Segundo o presidente da Abramilho, no revezamento com as safras da soja, o milho acaba perdendo a concorrência pelos silos. Sem espaço para secar e armazenar o grão, os produtores se veem obrigados a colocá-lo no mercado e acabam perdendo liquidez.

“A falta de armazém gera perdas de aproximadamente R$ 35 bilhões todos os anos”, afirmou Bertolini.

Negócio da China

Enquanto buscam soluções para eliminar, ou pelo menos reduzir, as perdas que acontecem pelo caminho do milho, os representante da cadeia produtiva também se dedicam a conquistar mais oportunidades para o setor.

Foi o que aconteceu na primeira quinzena de novembro, quando a Abramilho liderou a Missão Empresarial Brasil-China, que levou uma delegação brasileira à Ásia para estreitar laços comerciais e institucionais com os chineses.

Entre os temas de destaque nessa visita estava a assincronia das aprovações de eventos de biotecnologia entre os dois países. Falando especificamente de sementes geneticamente modificadas, seja por transgenia, seja por edição genética, a falta de sincronismo nos processos de aprovação desses materiais vem impedindo que os produtores brasileiros tenham acesso a novas e melhores tecnologias.

“Eles só começam o processo de aprovação após o produto já estar aprovado no país de origem. É muito moroso e não sabemos em que ponto está”, disse Bertolini.

O chefe-geral da Embrapa Soja, Alexandre Nepomuceno, que também integrava a delegação brasileira, sugeriu a utilização de um protocolo já está em funcionamento entre Brasil e Argentina, no qual um país reconhece os processos de aprovação da tecnologia realizados no outro.

No mínimo, a chance de debater o assunto “olho no olho” gerou uma resposta positiva dos chineses de que há intenção de intensificarem a colaboração nessa questão.
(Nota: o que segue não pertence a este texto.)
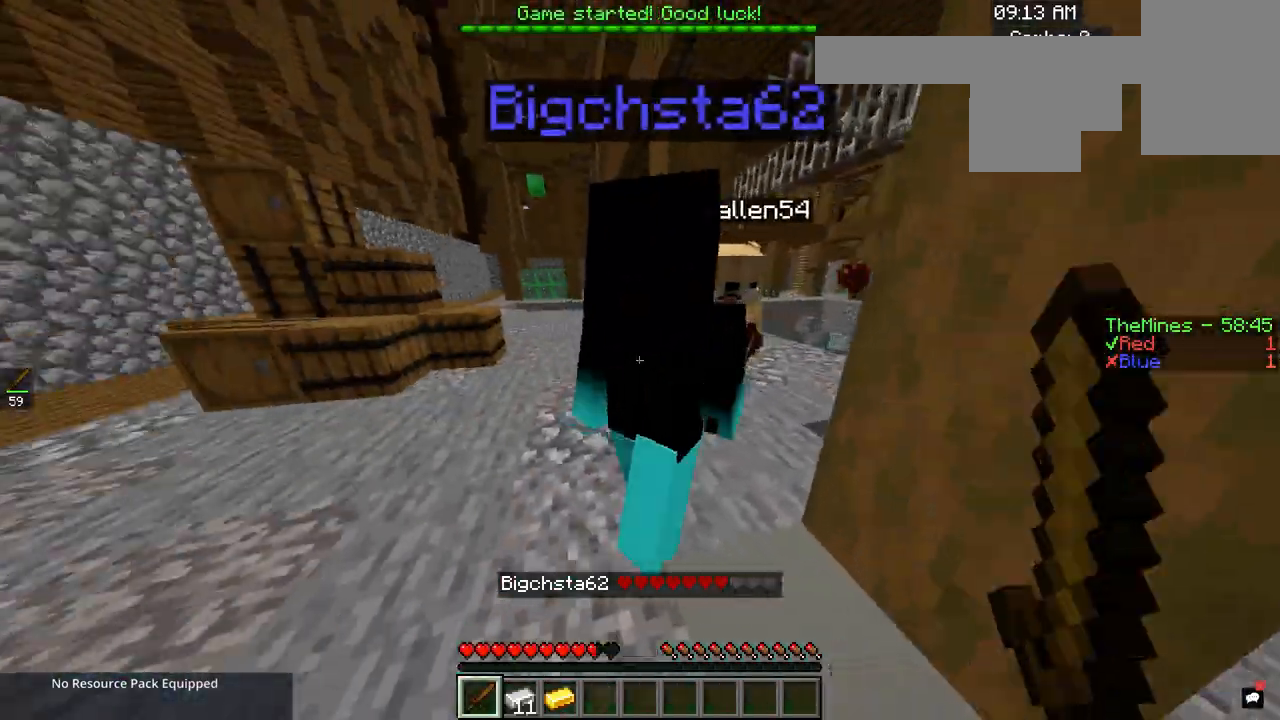
{"keys": [], "mouse": [], "events": [[50, "mouse_left", "down"], [350, "mouse_left", "up"]]}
Outra boa notícia que os brasileiros trouxeram dessa missão à China é o reconhecimento da qualidade do milho produzido no Brasil.

“Ouvimos de vários clientes que o nosso milho é o melhor que eles recebem. Não pouparam elogios ao nosso produto”, afirmou Bertolini.

Segundo o dirigente, embora isso ainda não signifique uma valorização financeira direta, no médio e no longo prazos, em uma situação de preços equalizados, o milho brasileiro tende a levar vantagem sobre o de outros países.